From the merry-go-round murmurings of The Maw to the slash-guitar shanty Woah
Oh, there's no doubting songwriter Marcus Teague's storytelling credentials.
He always seems to be going somewhere: out of the mountains
("crawling on my thumbs"), towards the dawn ("with our black hoods down and our
headphones on"), or coming back from a long strange night (where "no one would
wake up and be unsure how they felt so vindicated at this once off orchestration
of ourselves"). This whole record feels like a grand journey, the songs its way
stations. Teague's music is similarly mobile, pop rock that echoes fellow Australians
like You Am I and Something for Kate but with a curiously transistorized,
longing sound, as if their angularities have been taken apart, recombined and
raggedly colored with violin,
xylophone, banjo, space. The likes of Modest Mouse, Built to Spill and Archers
of Loaf might also serve as fine and arty comparisons.

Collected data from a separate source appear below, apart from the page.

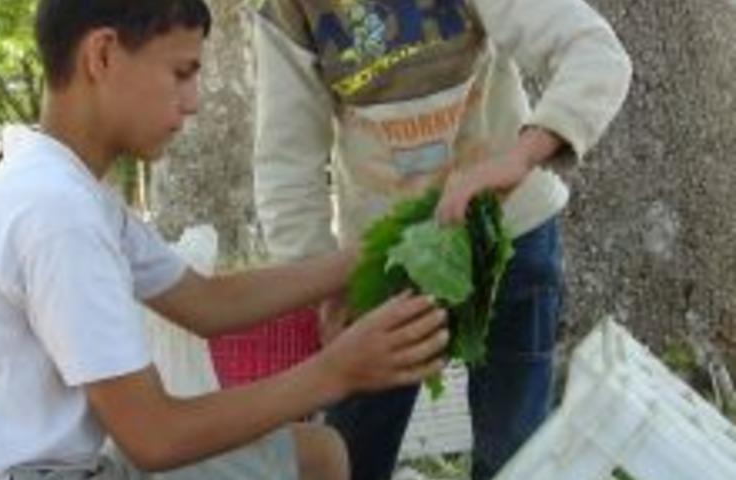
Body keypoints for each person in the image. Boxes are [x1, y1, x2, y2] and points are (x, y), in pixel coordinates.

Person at [0, 1, 451, 479]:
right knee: (314, 456)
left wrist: (373, 253)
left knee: (317, 455)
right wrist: (336, 373)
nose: (195, 101)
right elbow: (154, 436)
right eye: (182, 73)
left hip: (60, 466)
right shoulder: (55, 212)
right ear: (103, 55)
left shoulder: (68, 188)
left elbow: (208, 303)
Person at [251, 0, 632, 478]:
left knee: (513, 457)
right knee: (348, 454)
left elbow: (594, 52)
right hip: (388, 260)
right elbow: (286, 162)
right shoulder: (287, 10)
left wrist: (520, 156)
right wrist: (322, 286)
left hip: (510, 239)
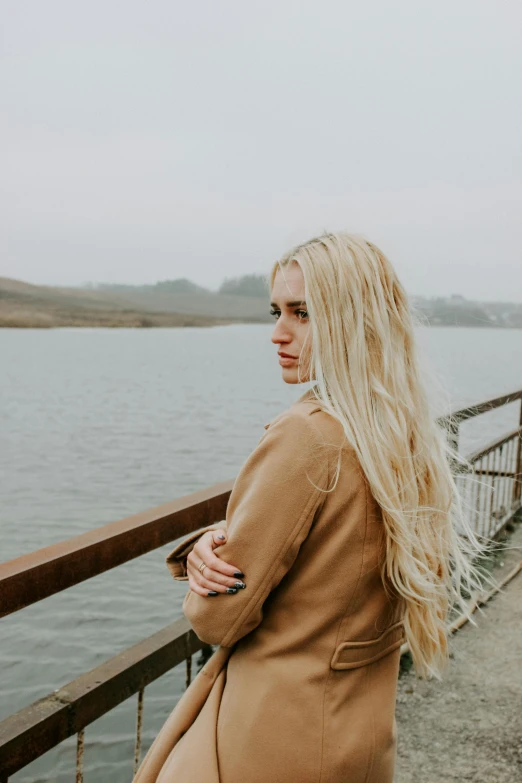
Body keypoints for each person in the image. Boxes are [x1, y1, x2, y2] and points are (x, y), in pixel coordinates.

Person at [133, 232, 485, 783]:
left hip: (269, 737)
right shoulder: (402, 435)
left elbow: (217, 618)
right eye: (277, 311)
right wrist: (222, 534)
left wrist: (205, 563)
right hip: (358, 734)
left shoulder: (308, 437)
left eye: (303, 313)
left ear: (356, 318)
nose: (278, 333)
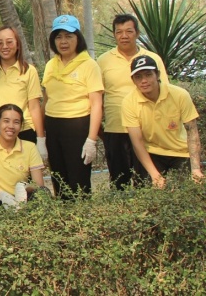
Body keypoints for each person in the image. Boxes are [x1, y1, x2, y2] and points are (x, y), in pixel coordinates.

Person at [97, 14, 168, 190]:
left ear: (137, 33)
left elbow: (164, 92)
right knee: (118, 182)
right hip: (115, 129)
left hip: (147, 130)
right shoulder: (103, 61)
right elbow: (97, 97)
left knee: (146, 181)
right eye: (119, 32)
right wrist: (99, 128)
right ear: (114, 34)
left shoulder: (152, 59)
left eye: (129, 31)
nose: (124, 36)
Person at [41, 14, 103, 199]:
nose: (63, 41)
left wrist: (91, 140)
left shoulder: (89, 65)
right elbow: (46, 99)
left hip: (78, 125)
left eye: (69, 36)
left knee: (79, 181)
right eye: (58, 36)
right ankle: (63, 214)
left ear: (78, 38)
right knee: (58, 179)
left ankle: (81, 215)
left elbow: (97, 104)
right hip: (53, 125)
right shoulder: (51, 64)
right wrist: (41, 136)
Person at [122, 55, 203, 187]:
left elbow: (192, 132)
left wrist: (195, 169)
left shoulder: (180, 95)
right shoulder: (128, 102)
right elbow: (137, 142)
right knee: (146, 189)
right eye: (138, 77)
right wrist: (155, 175)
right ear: (133, 80)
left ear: (158, 75)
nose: (144, 81)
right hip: (151, 151)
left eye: (148, 75)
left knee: (190, 188)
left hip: (180, 151)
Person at [0, 26, 47, 161]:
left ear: (18, 44)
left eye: (9, 42)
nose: (4, 46)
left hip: (24, 132)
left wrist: (41, 139)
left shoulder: (28, 71)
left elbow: (34, 107)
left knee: (23, 174)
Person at [0, 104, 45, 207]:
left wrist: (24, 188)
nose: (11, 126)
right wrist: (2, 196)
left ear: (21, 126)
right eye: (6, 121)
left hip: (23, 203)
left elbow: (39, 185)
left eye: (16, 122)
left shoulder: (30, 147)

There's something gangly and graceful in this. Boy-into-man music maybe? Listening
to it I get the feeling someone has died: it's there in the big change sound,
the emerging intensity this driven music gives off like sparks. But that has
as
much
to do with Teague's awareness of how everything everything he and
his friends are experiencing is inevitably passing away. It's an awareness that
imbues the mundane or everyday with something noble even as it slips from their
grasp.
A band press release references the writer Jorge Luis Borges, and it isn't at all pretentious when you hear the songs and appreciate their imagistic vitality, all these torchlight fragments that add up to a picture without ever directly revealing the whole situation. Every time you think you know what is happening, the pace changes
musically too. Things gallop ahead, or stop, or another image blows your mind open: "Come up to the city when you can watch the neon banks of the city beat back the night time."
Yeah, come up and into this city of Teague's, beat back the sky. Melbourne, Australia has found a poet laureate for its dreams. With him Deloris aren't just good, they're great. It makes me feel my heart in my chest.